The Case for More Women in Data Science

Editor’s Note: From time to time we like to feature guest bloggers who we feel can bring an interesting perspective to our readers. With the “Grace Hopper Celebration of Women in Computing”event kicking off this week, we wanted to share an exclusive post written by Claudia Perlich, Chief Scientist at Dstillery, who we worked with closely when we partnered with the Knowledge, Discovery & Data (KDD) Mining conference in August 2014. Claudia currently serves as the first female chair of KDD and we thought her story was appropriate to share as we continue to celebrate, support and encourage talented women to push the limits of computing every day.

By Claudia Perlich, Chief Scientist, Dstillery

I have to admit that I never really gave the number of women in data science much thought. Maybe it was because, by some lucky accident, all three of my NYU faculty advisor’s PhD students happened to be female. And about half of my predictive modeling group peers at IBM Research were female. And half of the PhDs here at Dstillery are female. Or maybe in the bigger picture, having spent the better of 15 years in computer science departments, research labs and weight rooms, being around mostly men was perfectly normal – in fact, expected.

The number of women in data science didn’t get my attention until about one year ago when I was asked to be the general co-chair of one of the biggest and most well-established DS conferences: SIGKDD 2014 (KDD).

I was thrust into the role of having to argue that “we need to get more women speakers.” There are many excellent women in my field (I know many of them personally), but for the most part they are not on the radar for keynote speeches and rather few of them have titles like Chief Scientist. Why do they seem rather invisible?

One response is the personal choices and trade-offs these women make. Most of my female friends have chosen to stay in academia – some because they enjoy teaching, some because it seemed like the thing they were expected to do, others because there used to be really good immigration reasons to choose academia, and others because it promised a predictable future (twelve hours of work a day for six years, and then hopefully tenure without having to move around and look for good school districts). Ten years ago, having an advanced degree in the equivalent of data science was not exactly sought after in industry, and few of us ventured in that direction.

The problem with data science in academia is that that’s not where the magic happens. It happens at the Googles, Facebooks, Microsofts, Bloombergs and IBMs, as well as startups like Dstillery. This is where the richest data and most interesting problems are – and it’s not accessible to most academics. In fact, for them, getting access requires heavy networking.

In this regard, I got lucky. I was turned down for a job at a good business school and wound up at IBM Research, the only non-academic job to which I applied. I found an environment that was immediately appealing: collegial, open, not at all political. The department was run by one of the most impressive women I’ve ever known, and she sent me a personal note to congratulate me on the birth of my son before I had even accepted the job. I felt at home. I took the job, and never looked back at academia.

After my 5+year stint at IBM, I became Chief Data Scientist of Dstillery – formerly Media6Degrees. It was an opportunity I couldn’t pass up.

One clear lesson from my journey is that having women already in the environment, preferably in leading positions, can lead to a healthy culture that will encourage other women to join.

I hesitate to make sweeping generalizations, but many attributes that I equate to my gender have helped me in my career as a data scientist including communication, intuition, flexibility and pragmatism.

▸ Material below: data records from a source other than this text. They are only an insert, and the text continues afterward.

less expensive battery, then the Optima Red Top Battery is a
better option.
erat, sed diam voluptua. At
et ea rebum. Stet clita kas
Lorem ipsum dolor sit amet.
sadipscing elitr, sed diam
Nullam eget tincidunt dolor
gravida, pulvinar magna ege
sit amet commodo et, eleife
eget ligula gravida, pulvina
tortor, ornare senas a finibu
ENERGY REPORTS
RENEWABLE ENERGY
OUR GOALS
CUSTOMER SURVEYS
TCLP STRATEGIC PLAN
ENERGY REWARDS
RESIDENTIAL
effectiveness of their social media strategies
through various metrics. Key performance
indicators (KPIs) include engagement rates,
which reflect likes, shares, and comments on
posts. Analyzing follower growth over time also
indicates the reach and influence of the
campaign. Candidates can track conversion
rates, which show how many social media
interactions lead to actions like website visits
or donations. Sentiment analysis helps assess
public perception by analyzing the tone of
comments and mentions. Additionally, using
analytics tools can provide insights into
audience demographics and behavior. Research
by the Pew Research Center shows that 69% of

While I can’t claim that other women in my field share my perspective, I can say that many share my passion for increasing our numbers. It’s risky to list specific names as you inevitably leave deserving people out; however, women such as my colleague at Dstillery, Lauren Moores, Brenda Dietrich, IBM Fellow and Danah Boyd, principal researcher at Microsoft and founder of the Data and Society Research Institute, are very active in encouraging and mentoring young females to both “speak” and think data.

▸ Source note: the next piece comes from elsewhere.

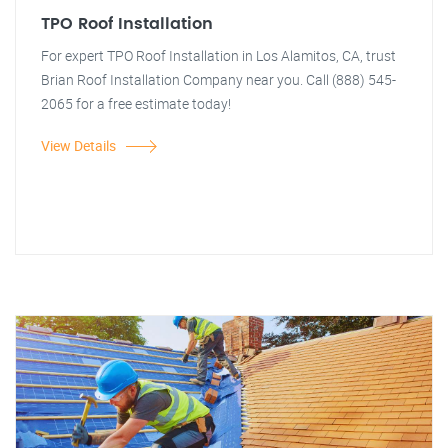
TPO Roof Installation
For expert TPO Roof Installation in Los Alamitos, CA, trust
Brian Roof Installation Company near you. Call (888) 545-
2065 for a free estimate today!
View Details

With the percentage of female registrants at SIGKDD (or KDD, the most well-established global data science conference) only reaching 23% this year, companies like Microsoft are taking a leading role by sponsoring key events to drive higher participation such as the annual  KDD Women of Machine Learning Breakfast.

Likewise, Bosch helps foster mentorship, guidance, and connections of minority and underrepresented groups in data mining, while also enriching technical aptitude and exposure. The company actively invited minorities to KDD by providing travel and registration support for a workshop titled, “Broadening Participation in Data Mining.”

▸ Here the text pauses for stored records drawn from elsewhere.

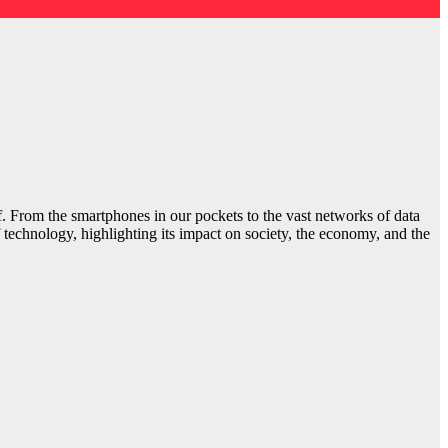
elf. From the smartphones in our pockets to the vast networks of data
 technology, highlighting its impact on society, the economy, and the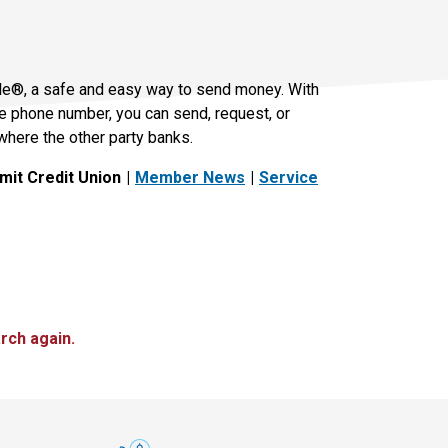
le®, a safe and easy way to send money. With
le phone number, you can send, request, or
where the other party banks.
it Credit Union
Member News
Service
rch again.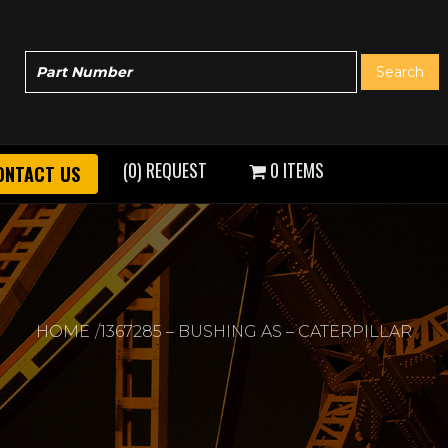
(0) REQUEST
0 ITEMS
ONTACT US
HOME
1367285 – BUSHING AS – CATERPILLAR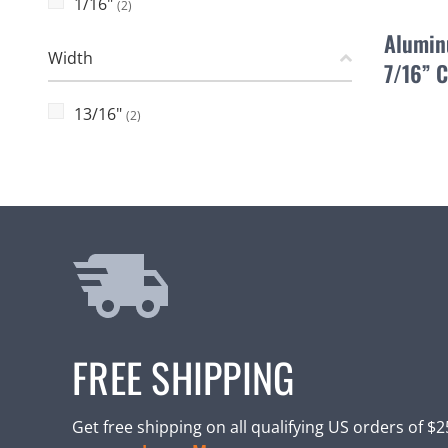
1/16"
(2)
Alumin
Width
7/16” 
13/16"
(2)
FREE SHIPPING
Get free shipping on all qualifying US orders of $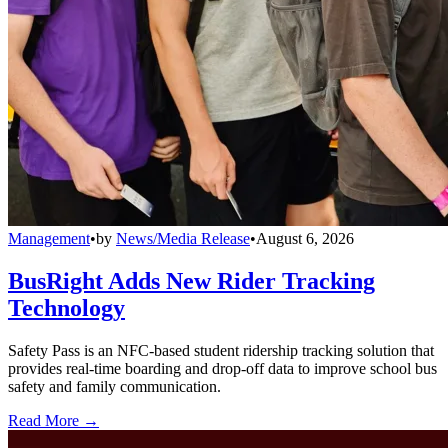
Management
•
by
News/Media Release
•
August 6, 2026
BusRight Adds New Rider Tracking
Technology
Safety Pass is an NFC-based student ridership tracking solution that
provides real-time boarding and drop-off data to improve school bus
safety and family communication.
Read More →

And, Bloomberg L.P. continues to believe that data is crucial to making informed decisions that can have a broader societal impact. The company hosted a portion of the KDD conference at its main headquarters in New York.

These are very encouraging signs. The ultimate scenario, of course, would be gender parity or, more preferable to me, true gender blindness. Our goal is a world where women leaders come easily to the mind of data scientists of both genders. Obviously, we have a long way to go. But if those of us who have blazed the trail for women in data science continue to recruit and guide new members to our ranks, we can get there.